1. Living close to people

This is probably the biggest one on the list. Last year, the number one thing I took for granted was that everybody I knew lived within a walkable distance (yes, New Town is technically walkable, no I did not walk there). In fact, it was something I complained about. I would storm back into my flat after what was supposed to be a completely uneventful trip to Sainsbury’s in my pyjamas, only to bump into people I would much rather have seen looking a lot cooler and not holding loo roll.

Here, I did the impossible and found a flat in the centre of Paris. Brilliant, I thought. It’s close to everything! I can walk everywhere! And then every single person I met just happened to live a forty-minute metro journey away. Every day was a battle against the smell of the metro (hint: urine) and trying not to get my wallet stolen.

a rare available seat

2. Turnitin

I know what you’re going to say. Look, I said it too. Turnitin was the bane of my life – I would wake up in the middle of the night stressing that I had somehow subconsciously plagiarised my entire essay and that I was due to be kicked out of the uni tomorrow – only to see that the similarity report had just highlighted every work I had cited (correctly!)

But you don’t know what you’ll miss until it’s gone. Yes, the university I attended is technically well-known, decently funded and in a country where the internet has been installed. However, that does not account for the system here that refuses to take in work that has not been hand-written or at least printed out. A tutor once watch me type up an entire piece of work in class only to tell me at the end of the lesson I should have asked him for paper, because now he wouldn’t accept it.

3. Food shops

Actually, scrap everything else on this list. If you just gave me a Tesco’s, or a Lidl or a Sainsbury’s, I would never have left. I missed a meal deal more than I missed my family.

Being abroad made me realise nobody does supermarkets like the UK. I could do a weekly shop in Lidl (even if it meant going through Newington and reliving freshers’ week flashbacks) and buy everything I needed and more. There were veggies that would last, decently priced fish and meat I could cook (sorry vegans), literally anything you could think of.

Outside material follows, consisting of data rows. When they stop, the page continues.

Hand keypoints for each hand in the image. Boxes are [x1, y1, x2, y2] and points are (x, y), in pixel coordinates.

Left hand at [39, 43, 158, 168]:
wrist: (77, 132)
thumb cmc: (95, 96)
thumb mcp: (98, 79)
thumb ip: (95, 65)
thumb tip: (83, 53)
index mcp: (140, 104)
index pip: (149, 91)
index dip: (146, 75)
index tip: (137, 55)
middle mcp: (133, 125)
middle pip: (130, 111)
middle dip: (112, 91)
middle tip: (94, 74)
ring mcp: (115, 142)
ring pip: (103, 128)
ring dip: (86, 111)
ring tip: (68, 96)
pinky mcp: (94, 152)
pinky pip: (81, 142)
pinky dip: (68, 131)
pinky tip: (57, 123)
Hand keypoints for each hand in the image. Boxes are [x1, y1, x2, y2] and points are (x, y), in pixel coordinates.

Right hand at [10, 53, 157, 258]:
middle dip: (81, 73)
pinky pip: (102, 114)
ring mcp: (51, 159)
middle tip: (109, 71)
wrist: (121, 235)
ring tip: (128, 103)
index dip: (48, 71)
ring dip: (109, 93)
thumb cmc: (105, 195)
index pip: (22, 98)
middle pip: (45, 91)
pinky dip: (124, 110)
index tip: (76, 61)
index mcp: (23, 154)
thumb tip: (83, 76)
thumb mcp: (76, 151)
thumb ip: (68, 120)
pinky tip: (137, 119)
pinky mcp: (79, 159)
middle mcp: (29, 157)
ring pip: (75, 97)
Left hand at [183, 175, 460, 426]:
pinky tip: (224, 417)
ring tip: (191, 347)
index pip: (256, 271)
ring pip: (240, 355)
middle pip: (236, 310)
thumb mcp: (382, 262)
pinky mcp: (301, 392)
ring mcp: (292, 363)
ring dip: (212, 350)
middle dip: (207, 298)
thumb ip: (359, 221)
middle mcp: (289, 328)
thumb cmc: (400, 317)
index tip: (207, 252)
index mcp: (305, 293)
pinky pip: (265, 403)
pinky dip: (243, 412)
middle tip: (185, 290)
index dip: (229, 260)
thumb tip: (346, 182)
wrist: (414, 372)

Not here. The concept of the ‘weekly shop’ does not exist. Words cannot describe how I appalled the French population in my first weeks here by routinely filling my basket with a million items, thinking I was being a budget queen and planning ahead. I learned very quickly why everyone was laughing at me. By day 2, all my stuff had gone off (even though I kept it in the fridge!!!) and I would need to return to my local Carrefour to offer them all my money again. I dreamt of opening the fridge to see something that isn’t a 6 euro pot of hummus and a mouldy carrot.

embracing the overdraft

4. One hour tutorials

I’m sorry, this might not be very STEM student friendly, but as a humanities student I can’t tell you the shock I had when I looked at my timetable here and saw three hour tutorials, some between 10am-1pm, some finishing at 8pm. All on art criticism and medieval french? Is there even that much to say? When am I supposed to eat? When am I supposed to sleep? Could I ever leave campus?

The one thing I will say they have going for them is a smoke break in the middle, something I think Edinburgh should consider incorporating, especially during exam season.

5. 24/7 library

I’ll be the first one to say that the library can be a evil place, bringing out the worst in people under those unflattering fluorescent lights, inducing students to leave their bags on desks for six hours at a time, fighting over the last seat on the fourth floor, etc, etc.

I know it can be hell. I know it supports you in your procrastination because literally everyone you know is also there, taking breaks at different times, coming and going and chatting and smoking and getting coffee and moving around. I know sometimes people talk too loudly and you have to do that awkward walk-of-shame when you can’t find anywhere to sit. It’s been well documented.

However, I genuinely cannot work in my own space. I am too easily tempted by the fridge, the telly, my phone, everything. I need hundreds of judgemental, working eyes in the same room as me so that I won’t swap onto the Netflix tab. And my local library in Paris shut at 10pm, meaning two things: 1. I stop doing all work around 9pm because it’s ‘nearly time to go’ and 2. I cannot print out work I stayed up all night doing if I finished it after 10, meaning that I am going to have to handwrite that 3,000 word essay before my tutorial.

the bane of my existence and the object of all my desires

All in all, my life is so much richer for having studied abroad and I would absolutely recommend it to anyone but coming back to Edi might just fill that hole in my heart (and bank account!)